2016 was a very, very bad year no matter how you slice it. In tough times, comedy is often a form of escape that people turn to when they need comforting. With that in mind, we asked our contributors to pick the one piece of comedy in any form that they turn to when they really need cheering up. We’ll be sharing their choices throughout the week in a package we’re calling “The Best Medicine.”
Comedy lives in the surprise, and I appreciate newness and innovation in my funny things…unless I’m down, and too tired for my preconceived expectations to be playfully challenged. Then I want comfort and familiarity. Take me away, Chicken Lady.
Most comedy I enjoy turns me into an intolerable combination of fanboy and academic. I can’t just watch and enjoy like a normal person. I have to laugh hysterically, repeat funny lines to myself out loud for some reason, and then mentally break down the funny thing into its beats and bones to determine why and how it is funny so I can apply these lessons to my own work. It’s not like this with The Kids in the Hall. It’s just pure delight, always. They are thusly un-analyzable, maybe because I started watching that show when I was nine or ten, so it’s a childhood relic made unimpeachable with the passage of time. Or maybe it’s because the Kids are Canadian, and are linked in my subconscious to all of the good times I’ve had in Canada, doing touristy things like going to high tea and scoring comedy books you can’t get in the States. (Again, always an academic.)

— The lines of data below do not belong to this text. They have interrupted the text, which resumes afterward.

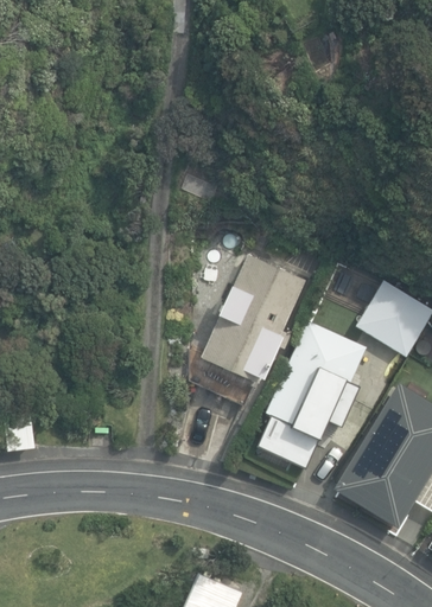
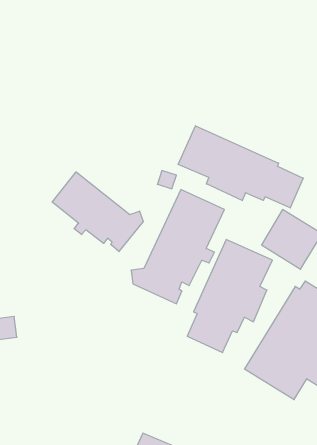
building: none -> [178,126,303,208]
building: none -> [52,172,143,252]

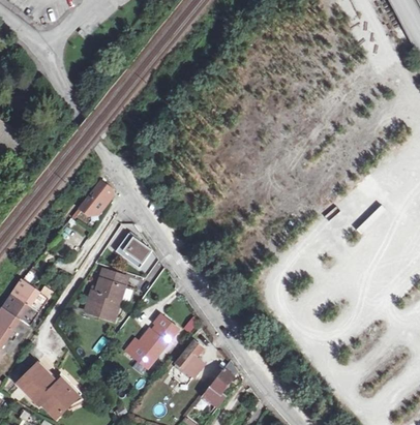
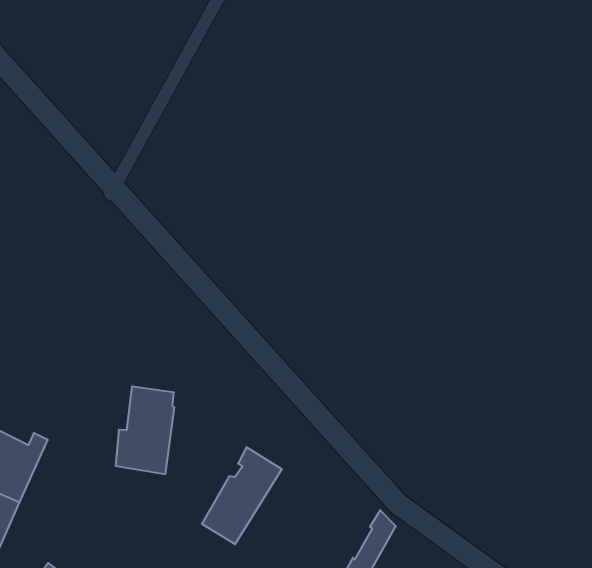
building: [78,179,113,214] -> none
building: [114,231,151,267] -> none
building: [175,341,203,376] -> none

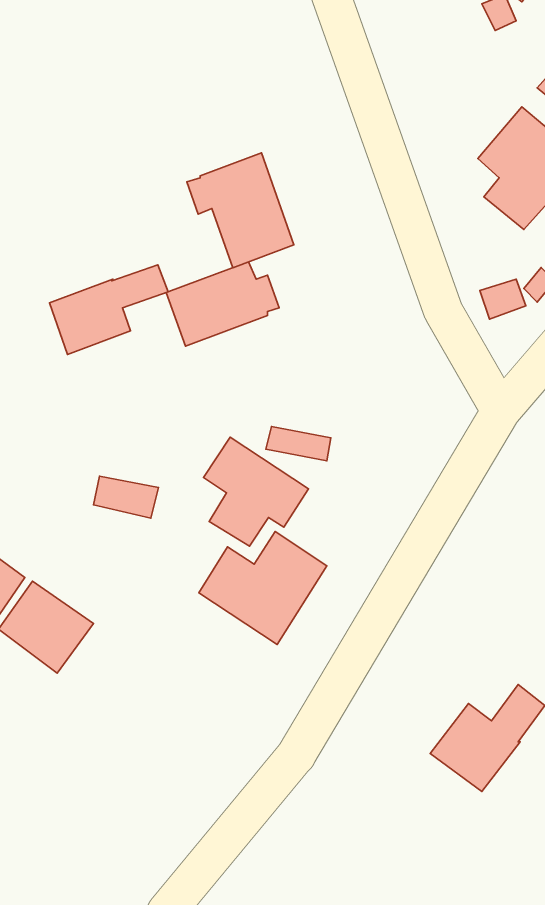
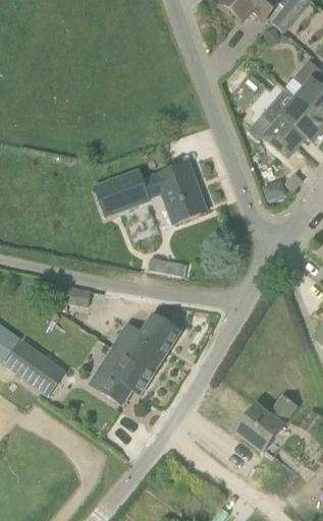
building: [187,153,294,268] -> [149,162,206,223]
building: [49,265,168,354] -> none
building: [203,437,309,546] -> [98,346,154,404]

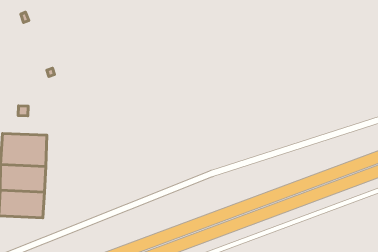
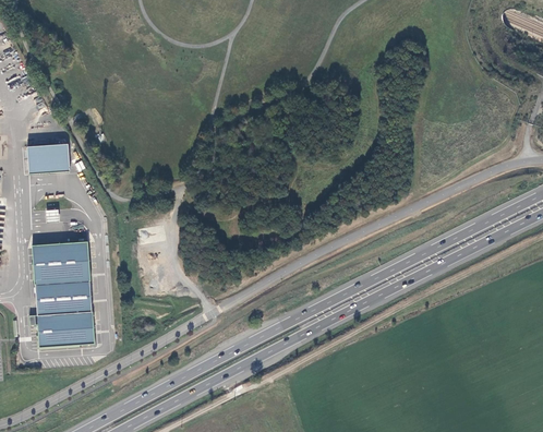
building: none -> [28,142,71,172]

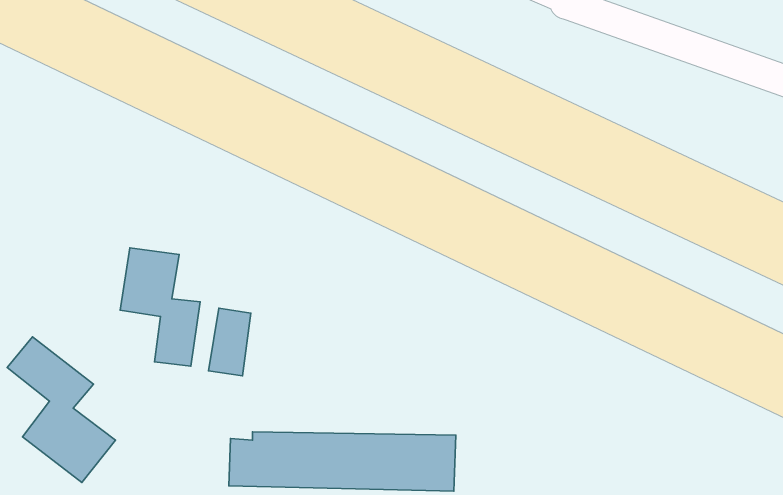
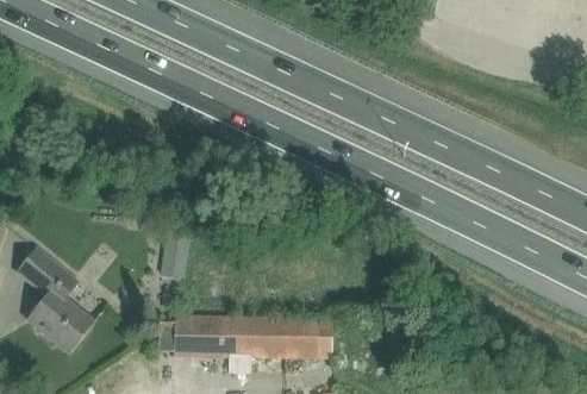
building: [120,248,200,366] -> none

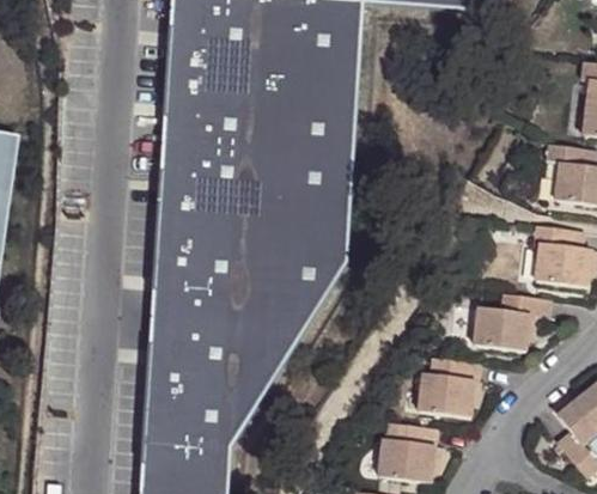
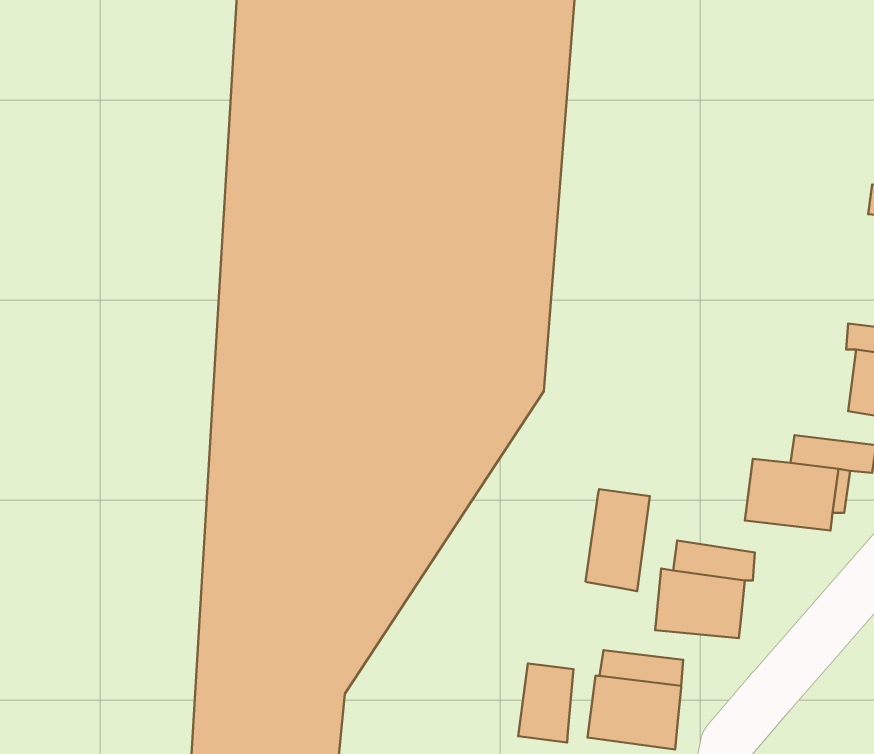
building: none -> [585,489,650,591]
building: none -> [518,664,574,742]

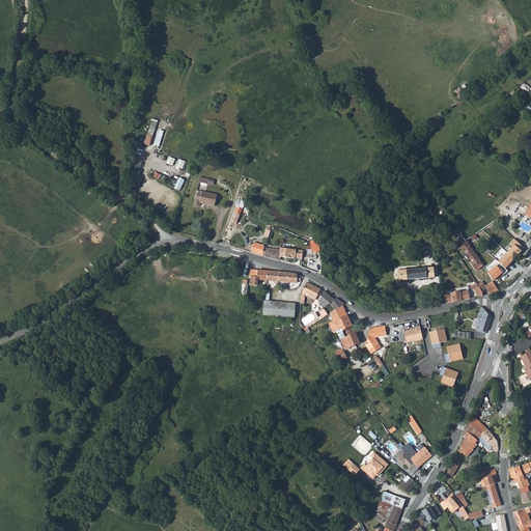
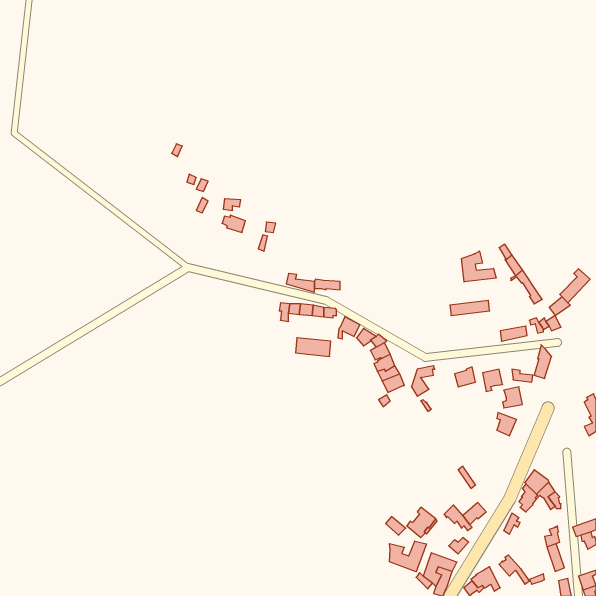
building: none -> [462,251,496,282]
building: none -> [390,541,426,572]

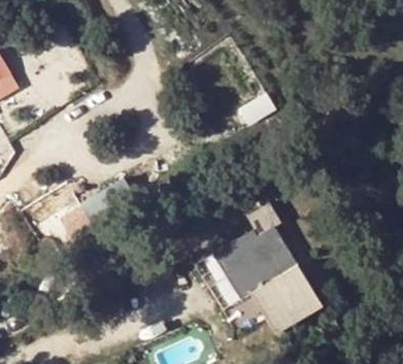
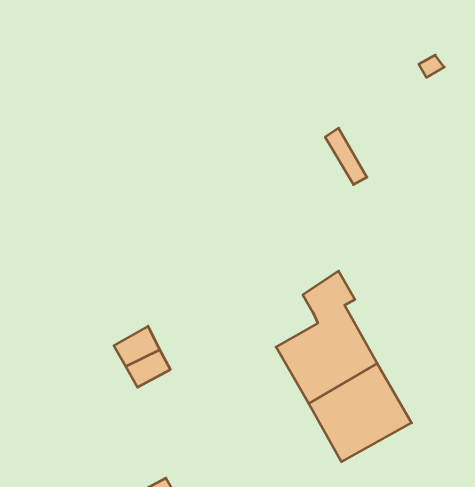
building: [211,233,256,303] -> none

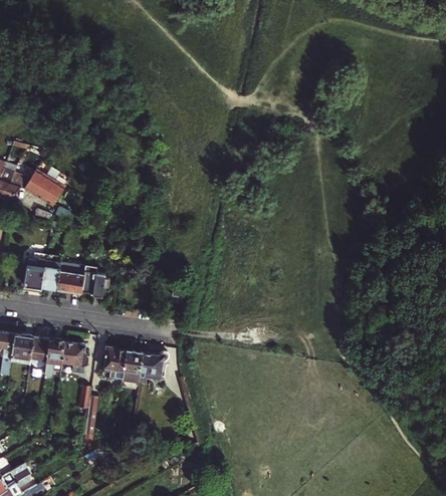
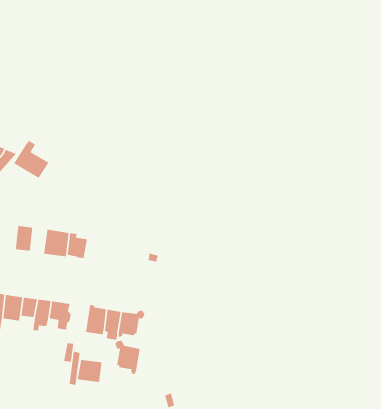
building: [41,260,59,290] -> none
building: none -> [115,340,141,375]
building: none -> [77,359,102,383]

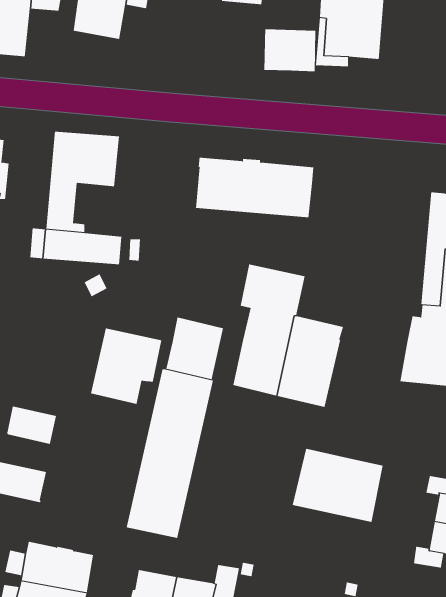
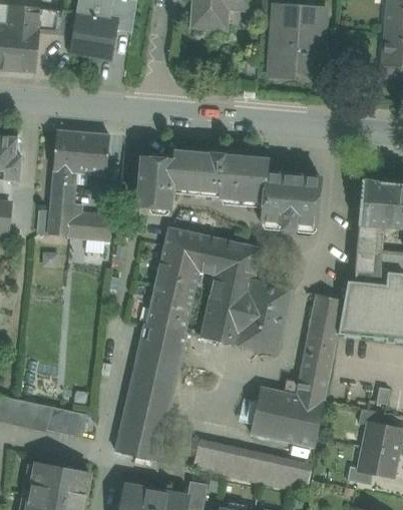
building: [264,27,316,72] -> none
building: none -> [136,156,173,207]
building: none -> [261,172,319,228]
building: [90,328,162,405] -> [155,227,214,290]
building: none -> [296,294,342,401]
building: [6,406,57,444] -> [45,406,86,437]
building: none -> [191,444,310,492]

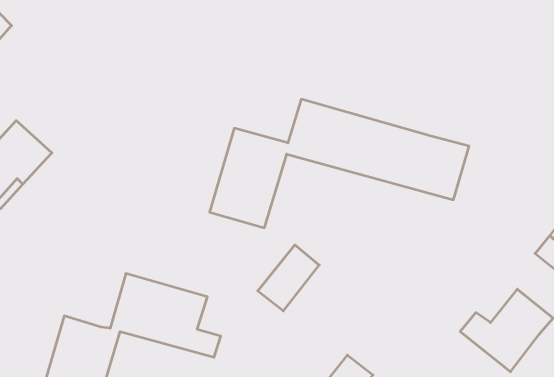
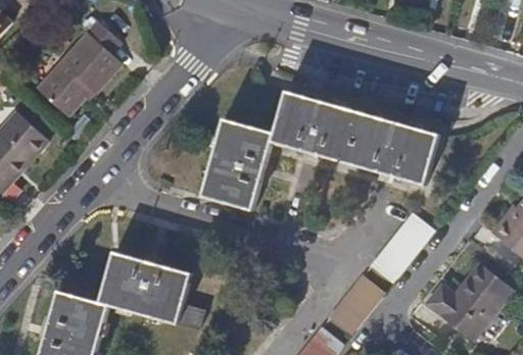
building: none -> [37,18,124,114]
building: none -> [371,213,433,283]
building: [258,245,319,311] -> [328,275,384,336]

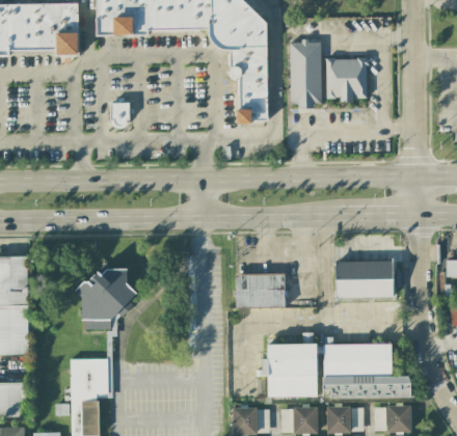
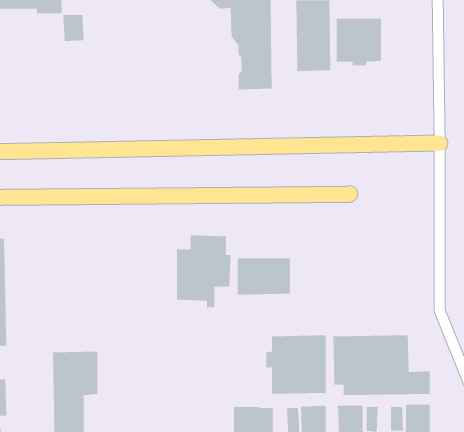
building: [110,102,130,127] -> [63,14,84,42]
building: [335,261,393,298] -> none
building: [81,269,131,335] -> [176,235,231,308]

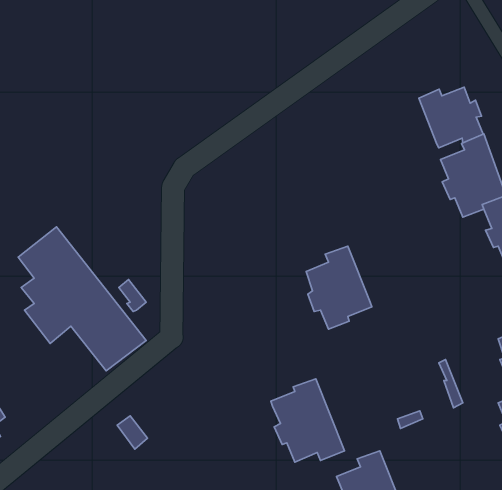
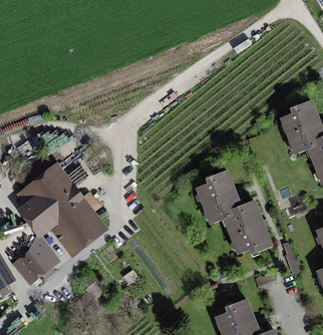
building: [419,87,483,148] -> none
building: none -> [11,234,54,278]
building: [271,379,345,462] -> [224,200,270,252]

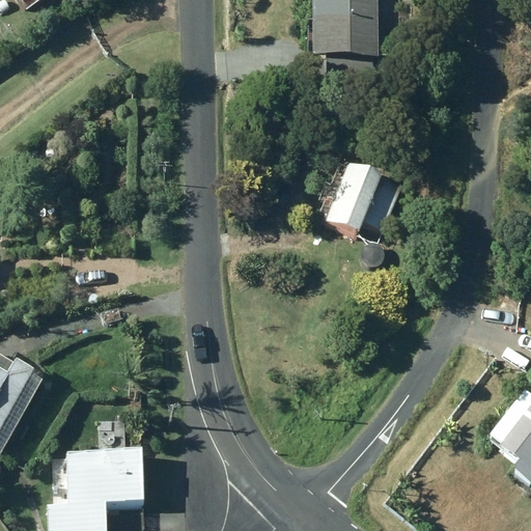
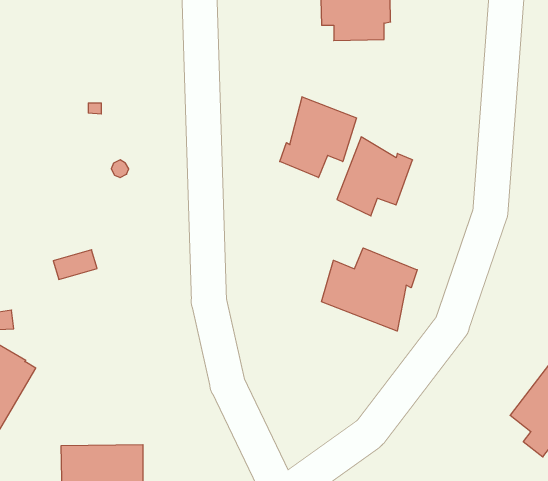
building: none -> [280,97,357,178]
building: none -> [321,248,417,331]

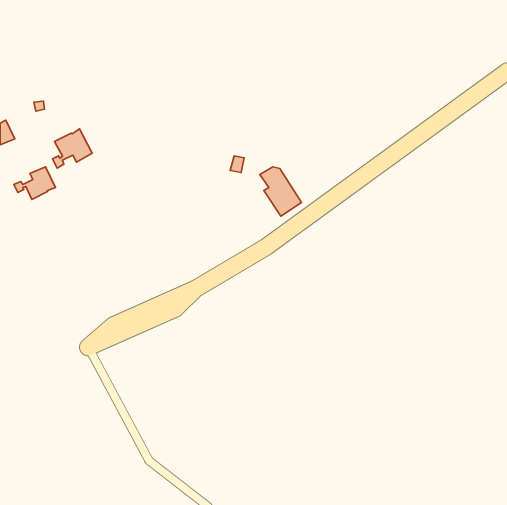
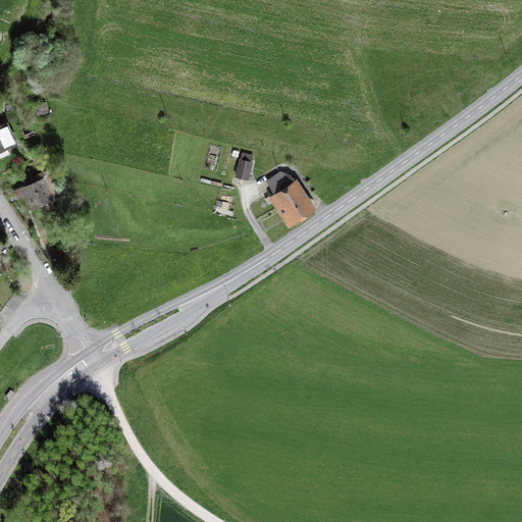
building: [52,129,92,168] -> none

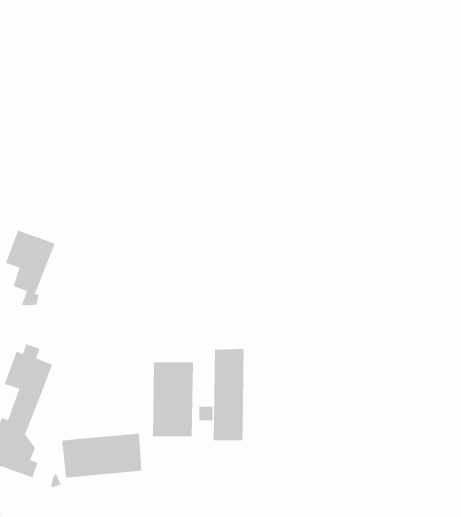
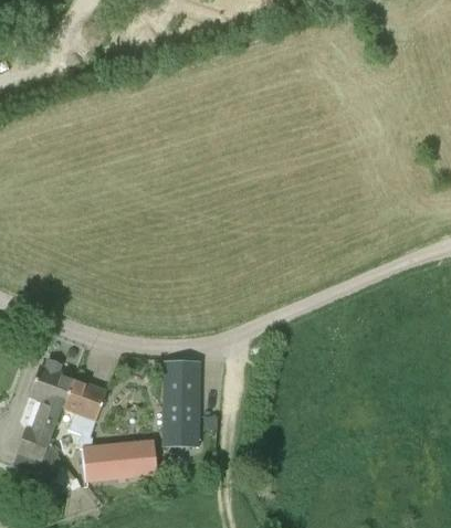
building: [5,230,56,306] -> [62,378,107,446]
building: [213,348,244,441] -> none

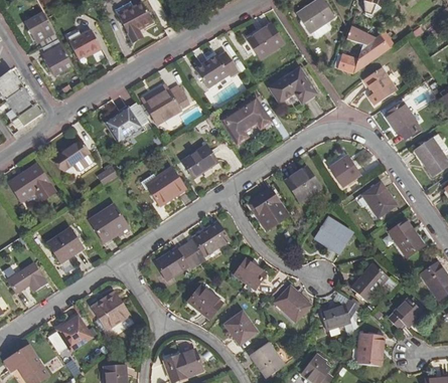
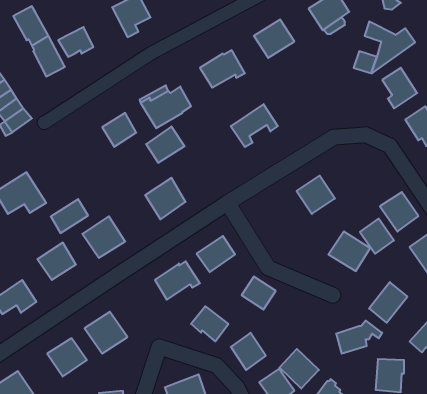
building: [268,66,316,103] -> none
building: [54,139,89,170] -> [51,199,88,233]
building: [182,144,217,177] -> [146,126,185,163]
building: [329,154,360,186] -> [360,219,394,254]
building: [250,188,288,230] -> none
building: [275,285,311,322] -> [279,349,319,389]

The Kids in the Hall is a comforting token of the past, but it also inspires. These five guys came together to make true and hilarious magic. This makes me want to continue to find my own similar tribe, and to make things that make me laugh, and them laugh. This good-thing-of-the-past-fueling-the-good-things-of-the-future can be a powerful antidote against whatever garage the present may decide to throw out.